I think you’ve demonstrated very satisfactorily that September momentum doesn’t carry over into the postseason. I also think . . .

. . . that none of this will stop Joe Morgan from yakking about momentum.

Wow, that’s so simple, and yet so illustrative of the problem with the “momentum” hypothesis. Thanks.

Well, birds gotta fly, world gotta turn, and Joe’s gotta ramble about something.

By the way, the blog that inspired this thread, in case anyone’s interested, was Fire Joe Morgan, one of my favorite baseball websites. Not pretty, but smart and sometimes very funny.

You haven’t demonstrated that the difference in these two values are statistically significant from each other. Therefore you can’t make any statements of correlation or not.

Well, forgive me if i’m missing something, but aren’t those very basic stats enough to at least falsify the claim that September form is an important predictor of World Series success?

If teams that have won the World Series have, on average, a worse September record than teams that made the playoffs but didn’t win the World Series, then at the very least we can refute the idea that September “momentum” is important for World Series success, can’t we?

In this part of the test, we’re not examining correlation. We’re testing whether two groups (WS winners and non-WS winners) have significantly different September performance.

The “null hypothesis” is that the two groups have the same September performance, and any observed difference is due to random fluctuation. The “alternative hypothesis”, beloved of Joe Morgan et al, is that WS winners demonstrate better performance in September, because their momentum carries over into the postseason.

The “burden of proof”, as the lawyers say, is on those who believe in the alternative hypothesis to provide convincing evidence in favor of it. Since we don’t expect Joe to grind the numbers himself, we’re doing it for him, acting as a devil’s advocate and seeing if the numbers provide enough evidence to reject the null hypothesis and adopt the alternative hypothesis.

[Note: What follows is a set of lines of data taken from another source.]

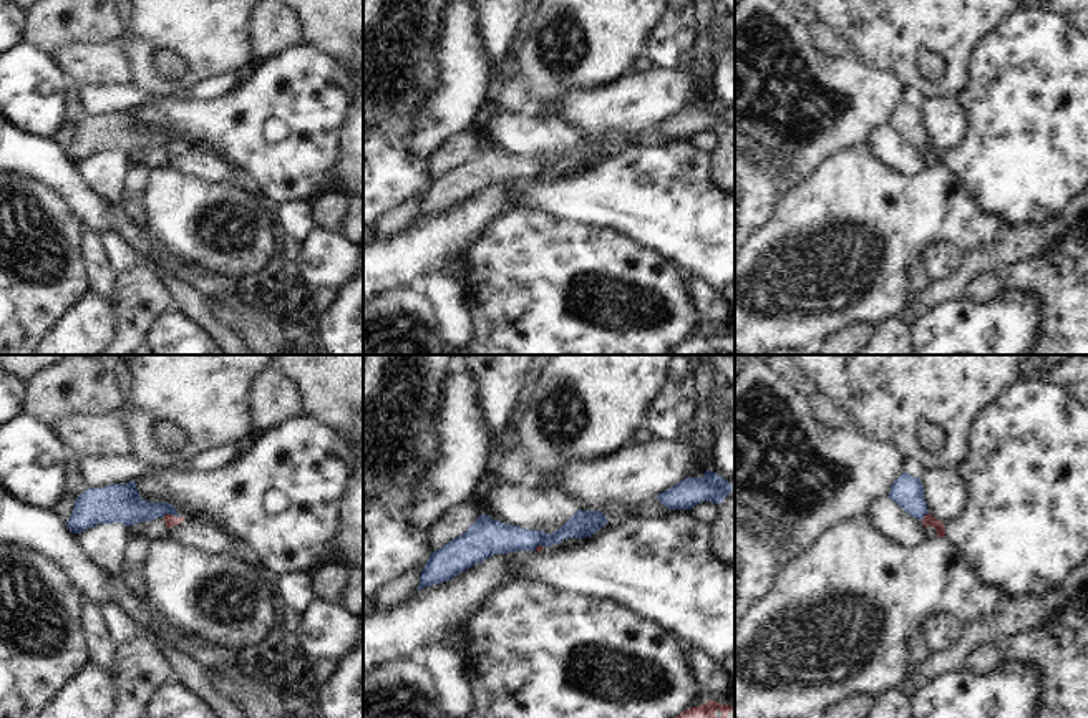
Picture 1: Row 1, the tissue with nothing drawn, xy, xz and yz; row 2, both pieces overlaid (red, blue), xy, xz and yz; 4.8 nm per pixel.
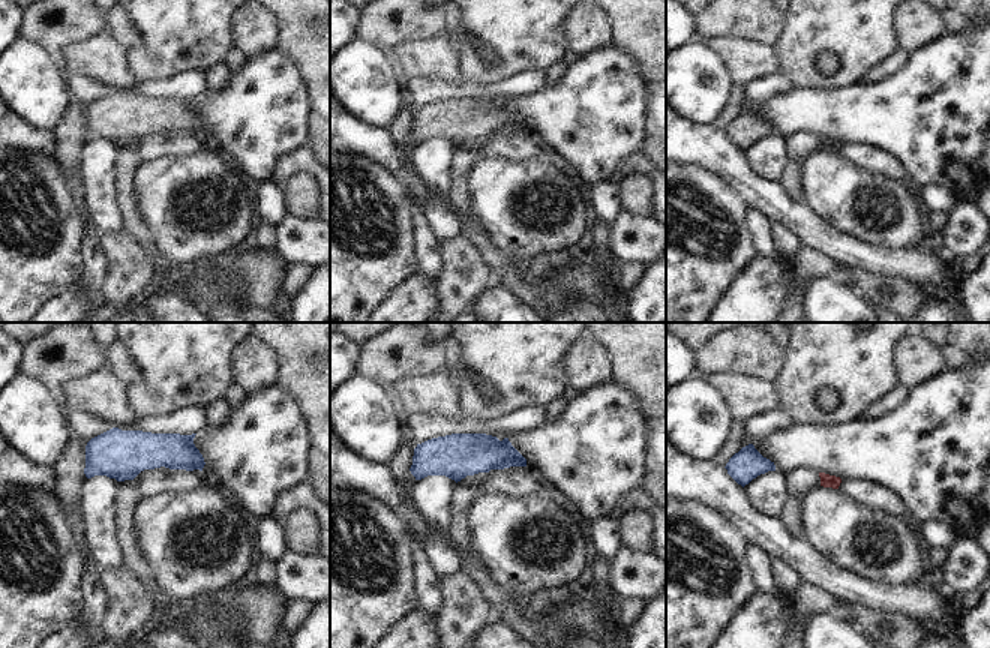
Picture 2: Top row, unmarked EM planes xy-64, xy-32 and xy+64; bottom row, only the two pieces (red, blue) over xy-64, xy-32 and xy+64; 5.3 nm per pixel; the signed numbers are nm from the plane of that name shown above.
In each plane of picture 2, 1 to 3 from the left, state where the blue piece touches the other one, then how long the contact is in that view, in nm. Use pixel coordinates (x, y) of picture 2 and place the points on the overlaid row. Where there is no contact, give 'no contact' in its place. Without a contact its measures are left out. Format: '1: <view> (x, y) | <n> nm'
1: no contact
2: no contact
3: no contact

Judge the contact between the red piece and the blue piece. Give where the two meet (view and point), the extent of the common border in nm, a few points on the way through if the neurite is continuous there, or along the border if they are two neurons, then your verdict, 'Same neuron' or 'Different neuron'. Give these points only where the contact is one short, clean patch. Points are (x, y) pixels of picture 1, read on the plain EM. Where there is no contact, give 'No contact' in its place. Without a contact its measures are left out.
Touches red at xy (170, 143). Shared border 80 nm. Boundary: xy (163, 145), (174, 143), (178, 146). Different neuron.

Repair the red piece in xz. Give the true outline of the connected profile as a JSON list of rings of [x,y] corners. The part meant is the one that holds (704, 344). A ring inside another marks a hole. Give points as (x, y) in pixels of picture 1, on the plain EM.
[[[710,328],[705,333],[682,340],[667,355],[715,355],[718,352],[735,355],[735,335]]]

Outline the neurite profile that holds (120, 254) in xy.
[[[106,232],[100,234],[108,264],[114,274],[131,269],[138,260],[133,245],[126,242],[119,234]]]

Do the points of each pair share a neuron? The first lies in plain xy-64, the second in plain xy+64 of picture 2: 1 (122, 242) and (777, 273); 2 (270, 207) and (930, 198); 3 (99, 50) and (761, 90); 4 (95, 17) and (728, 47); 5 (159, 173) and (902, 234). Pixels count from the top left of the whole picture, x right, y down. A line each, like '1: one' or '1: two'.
1: two
2: one
3: two
4: two
5: one

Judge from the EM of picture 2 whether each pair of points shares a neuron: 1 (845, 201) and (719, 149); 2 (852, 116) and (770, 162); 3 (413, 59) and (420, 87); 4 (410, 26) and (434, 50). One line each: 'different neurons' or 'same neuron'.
1: different neurons
2: different neurons
3: different neurons
4: different neurons

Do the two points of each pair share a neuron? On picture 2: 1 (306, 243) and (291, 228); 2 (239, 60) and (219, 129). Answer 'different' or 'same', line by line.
1: same
2: different

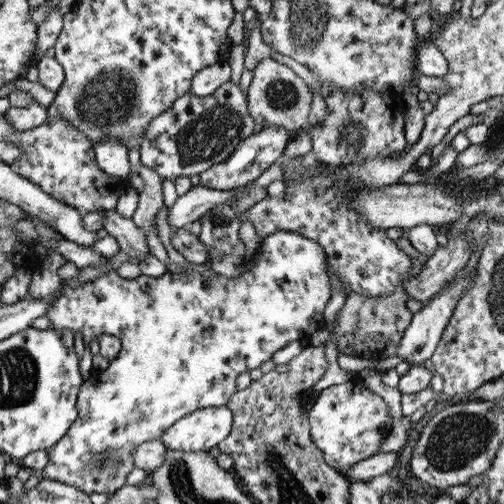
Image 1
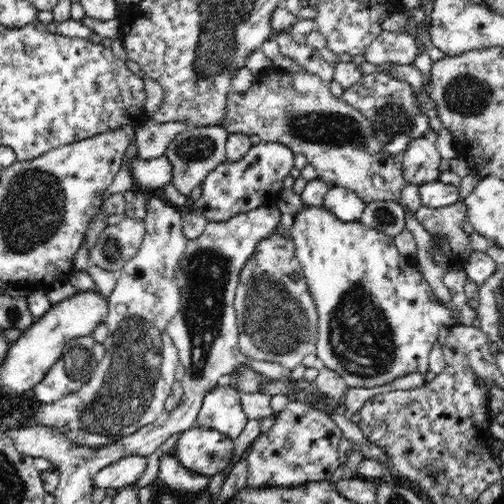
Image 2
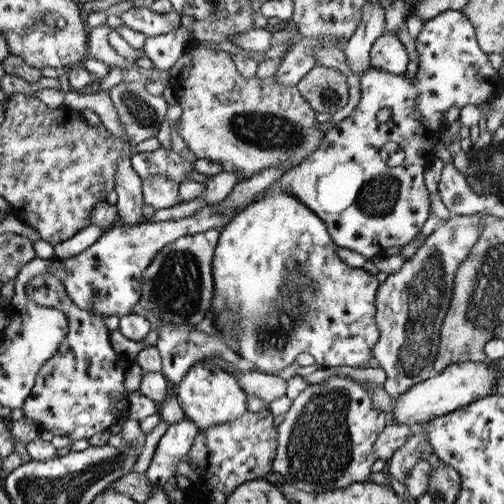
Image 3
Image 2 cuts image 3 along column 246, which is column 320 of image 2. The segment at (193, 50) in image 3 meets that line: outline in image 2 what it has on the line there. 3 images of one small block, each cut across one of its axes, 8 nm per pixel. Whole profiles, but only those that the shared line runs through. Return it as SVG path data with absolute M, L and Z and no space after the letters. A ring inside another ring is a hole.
M270 70L266 74L260 74L254 86L244 96L236 94L234 90L228 92L228 106L222 120L222 128L226 128L230 134L246 134L246 136L258 134L262 142L280 142L288 146L296 156L304 154L308 158L308 164L316 168L318 180L326 182L330 188L354 190L366 204L376 200L400 204L400 194L408 186L404 178L404 168L400 164L400 156L384 152L384 146L376 140L376 134L368 118L364 118L362 112L354 110L344 100L336 98L330 92L330 84L326 84L318 74L312 74L308 70L292 74Z

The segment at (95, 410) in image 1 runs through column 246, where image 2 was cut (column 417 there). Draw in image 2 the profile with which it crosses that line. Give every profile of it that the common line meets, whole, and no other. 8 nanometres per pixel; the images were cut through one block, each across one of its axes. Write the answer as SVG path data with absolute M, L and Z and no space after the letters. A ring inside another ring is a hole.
M324 206L298 210L290 230L296 258L318 306L318 342L314 348L324 368L338 372L350 388L376 388L412 372L426 374L428 356L440 328L454 326L454 308L434 298L424 274L416 270L416 260L404 256L388 234L372 230L362 222L342 222Z

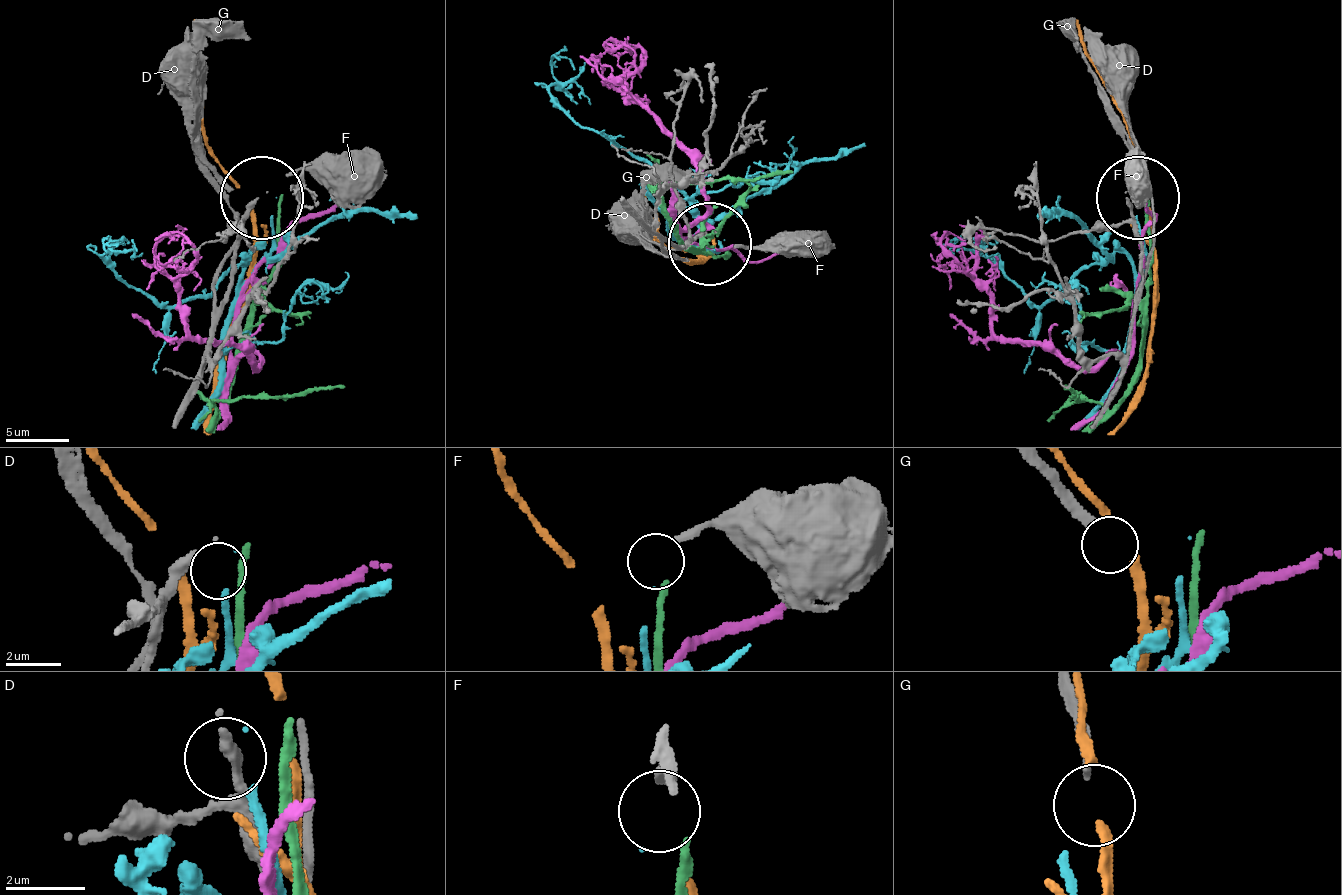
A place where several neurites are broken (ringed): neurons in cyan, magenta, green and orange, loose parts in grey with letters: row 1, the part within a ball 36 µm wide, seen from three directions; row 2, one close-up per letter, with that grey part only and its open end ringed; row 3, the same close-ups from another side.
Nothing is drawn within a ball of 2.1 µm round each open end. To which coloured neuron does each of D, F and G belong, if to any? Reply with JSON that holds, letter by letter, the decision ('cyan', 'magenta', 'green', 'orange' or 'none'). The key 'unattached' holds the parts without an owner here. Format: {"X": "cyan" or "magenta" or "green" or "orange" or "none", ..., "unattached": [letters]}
{"D": "none", "F": "cyan", "G": "none", "unattached": ["D", "G"]}

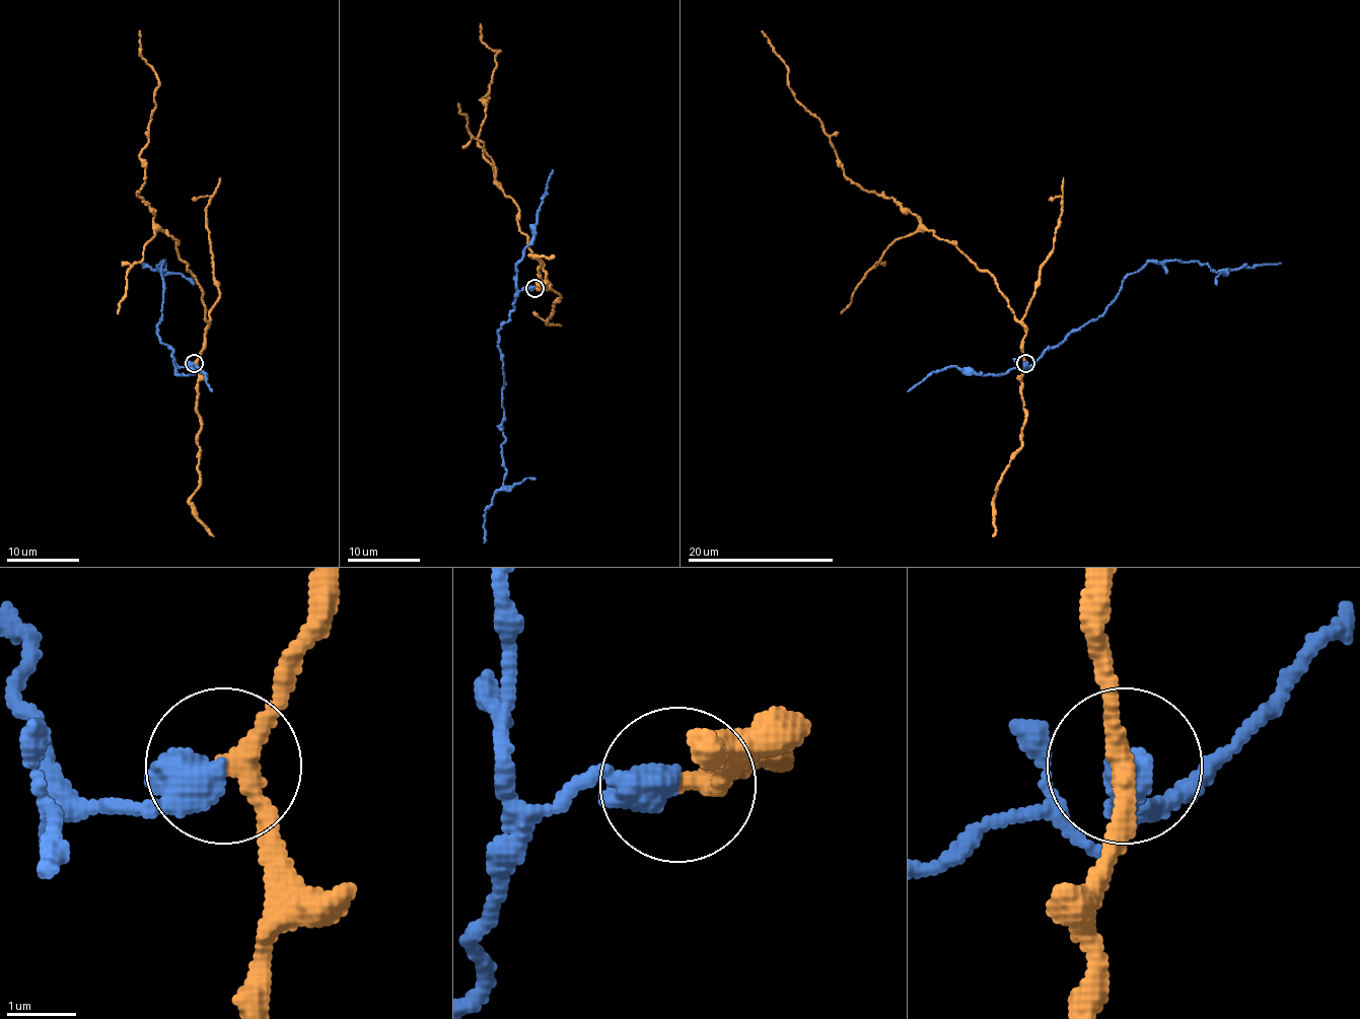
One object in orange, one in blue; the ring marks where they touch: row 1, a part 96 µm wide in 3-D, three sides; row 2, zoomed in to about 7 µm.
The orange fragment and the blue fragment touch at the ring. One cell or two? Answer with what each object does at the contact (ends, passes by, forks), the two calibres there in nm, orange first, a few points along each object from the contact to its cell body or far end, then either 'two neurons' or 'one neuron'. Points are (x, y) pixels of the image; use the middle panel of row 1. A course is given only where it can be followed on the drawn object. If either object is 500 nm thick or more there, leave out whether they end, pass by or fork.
240/550 nm | orange via (534, 288), (548, 286), (541, 261), (478, 144), (480, 100), (498, 51), (482, 40), (480, 23) | blue via (534, 288), (520, 292), (509, 319), (498, 332), (505, 468), (504, 485), (486, 509), (484, 543) | two neurons

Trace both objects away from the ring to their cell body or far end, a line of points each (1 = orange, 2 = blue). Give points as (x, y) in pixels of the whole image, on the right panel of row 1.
1: (1025, 363), (1023, 324), (998, 283), (892, 199), (845, 175), (822, 123), (788, 86), (788, 68), (761, 31)
2: (1025, 363), (1029, 367), (1048, 349), (1098, 317), (1122, 281), (1149, 261), (1199, 261), (1212, 270), (1281, 263)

In this case, however, the process grinds to a halt at the first step. WS winners have inferior September performance in our sample. There is no evidence whatsoever (at least, in this particular test) to support the alternative hypothesis. If WS winners showed a higher September percentage, we would proceed to tests of statistical significance such as the two-sample t-test. In this case, there is no reason to do so, and indeed no way to do so.

First of all, if you’ve never bought a copy of “Baseball Prospectus”, buy it. It will interest you immensely. Maybe wait till next spring, and get a copy of “BP 08” when it comes out.

wiki bp

“Pro Football Prospectus” will interest football fans who want to look at statistical breakdowns of NFL teams.

Second of all, the correlation coefficient should help measure the strength of the LINEAR relationship between September winning percentage and October winning percentage. What you’ve done sounds appropriate.

To get to the matter of how September WP affects whether a team wins the world series or not, I THINK you probably want to do something called a “Generalized Linear Model” with a probit link function. I haven’t worked with those in a while, so I’m not sure you meet all of the assumptions, but I think you do. That would give you an idea about the significance of the relationship between September winning percentage, and whether a team won the world series or not.

Generalized Linear Models is a grad level stats class all its own, however. But, that’s where you’d want to look.